Намечалась трэш-пати, как раз в связи с фильмом, на котором мы с Лазаревым и встретились. Про вампиров-коммунистов, которые замышляют захватить мировое господство. В фильме их побеждают храбрый американский летчик и дочь советских диссидентов, которую играет какая-то американская актриска с фигурой модели и глупым личиком. Она все время пытается сделать все по-своему, а когда ее хватают вампиры, громко визжит. Этих двоих, как сказал Лазарь, мы отыгрывать не будем. Вампиры only.
Я пришел в дедушкином пиджаке с засаленными плечами. Ребята тоже вырядились в костюмы советской эпохи, кроме одного извращенца, который щеголял в белой шелковой рубашке. Словом, это были типичные советские вампиры эпохи семидесятых, когда русские воспринимались могущественной империей зла.
Компания действительно оказалась приятная. Восемь человек, включая Лазаря, и я девятый. Мы заседали за длинным столом, который собрали из табуреток и досок, у нас был графин с водой, нарзан в стеклянных бутылках, а один принес папиросы «Казбек», чудом сохранившиеся у него на антресолях.

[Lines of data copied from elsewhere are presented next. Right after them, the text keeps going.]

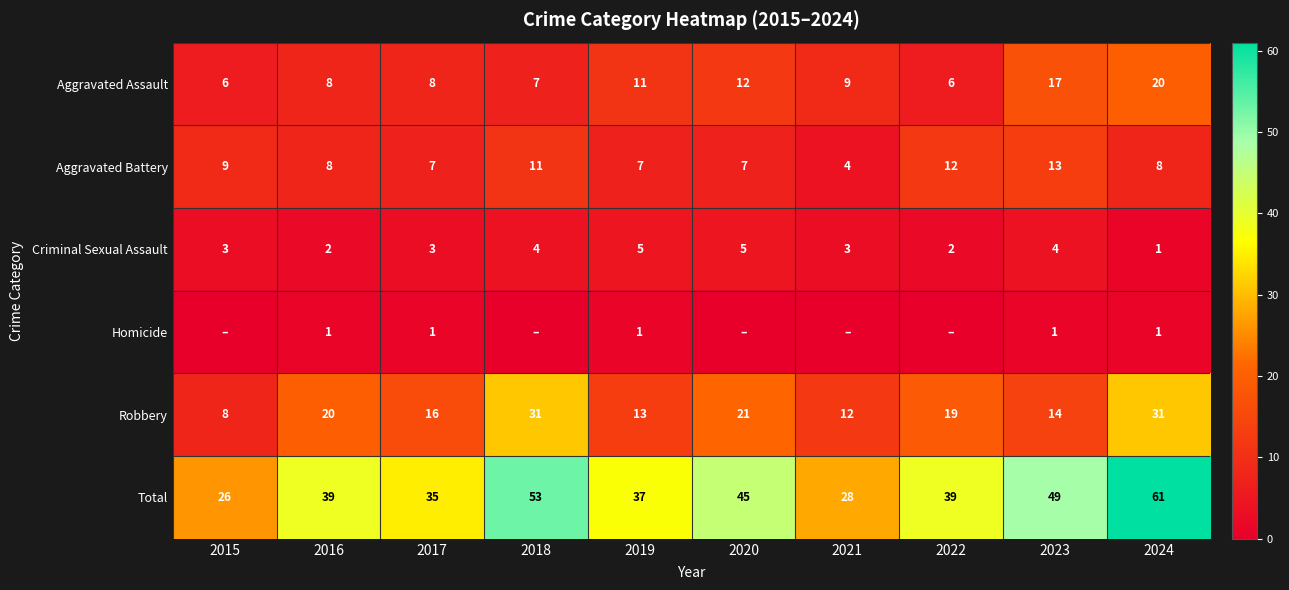

The Aggravated Assault series shows 1 at 2015. True or false?

False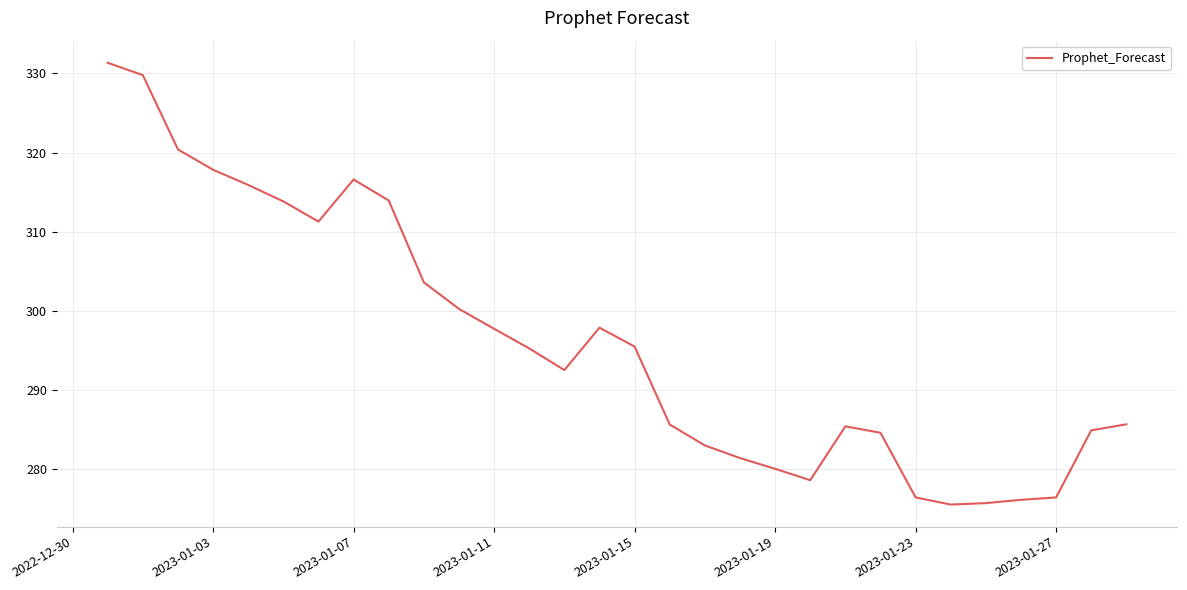

What is the smallest value displayed?

275.6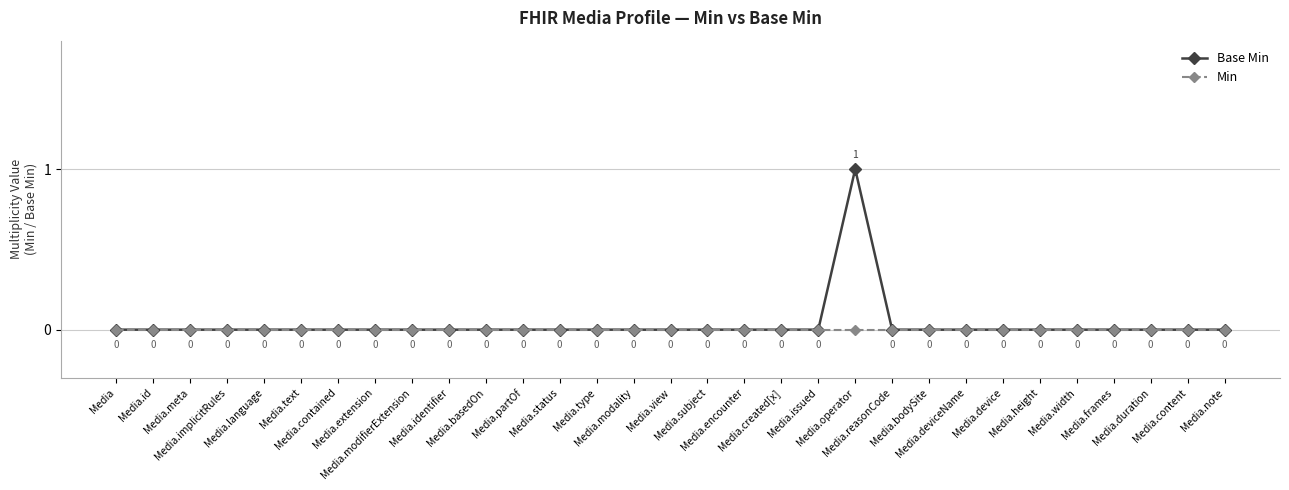

True or false: Base Min has more than 2 points higher than both neighbors.

False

Начали мы с хорового пения «Интернационала». Все встали и старательно вопили, кое-кто даже мелодию не врал. Лазарь загодя скачал слова из интернета и раздал всем распечатки. Не знаю, что подумали соседи и бомжи, клубившиеся в доме. Наверное, испугались. А может, уже привыкли. Лазарь всегда чудил и частенько собирал у себя большие компании.
Упырь с внешностью секретаря парткома называл всех «товарищи» и периодически призывал к спокойствию, хотя никто особенно не буянил. Лазарев время от времени принимался деловито строчить в блокнотике. Он был журналистом из «Правды» (о существовании в Советском Союзе других газет авторы фильма не догадывались).
На заседании рассматривали поданное мной заявление в партию (которое одновременно с тем было и прошением о принятии меня в клан вампиров). Это был основной сюжет предложенной Лазарем игры. Я стоял во главе стола, напротив председательствующего. Его звали Филипп Милованов. Лазарев всегда немного краснел, когда встречался с ним глазами. Это можно было отнести на счет свойственной Лазарю впечатлительности, однако другие участники тоже немного нервничали, если он на них смотрел. Я познакомился с Миловановым только что и мог сказать о нем лишь то, что он был немного старше остальных и действительно обладал тяжелым взглядом.
– Товарищ Гемпель зарекомендовал себя как активный борец, – говорил Костя Рудаков. Этого парня я знал давно, еще по кружку. Он напялил синюю тужурку невероятной заношенности, – надо думать, его дед служил где-то сторожем. – Я рекомендую обратить внимание на послужной список товарища Гемпеля. Взрыв боинга! – Он явно намекал на одну мою неудачную модель, которая бесславно плюхнулась на брюхо прямо в разгар соревнований. – Систематические подрывы основ порядка! Раскуривание папирос в мужском туалете! И наконец, волосы. Прошу обратить внимание на его волосы.
Именно на этой фразе лицо Милованова вдруг приобрело заинтересованное выражение, а все остальные странно оживились и задвигались.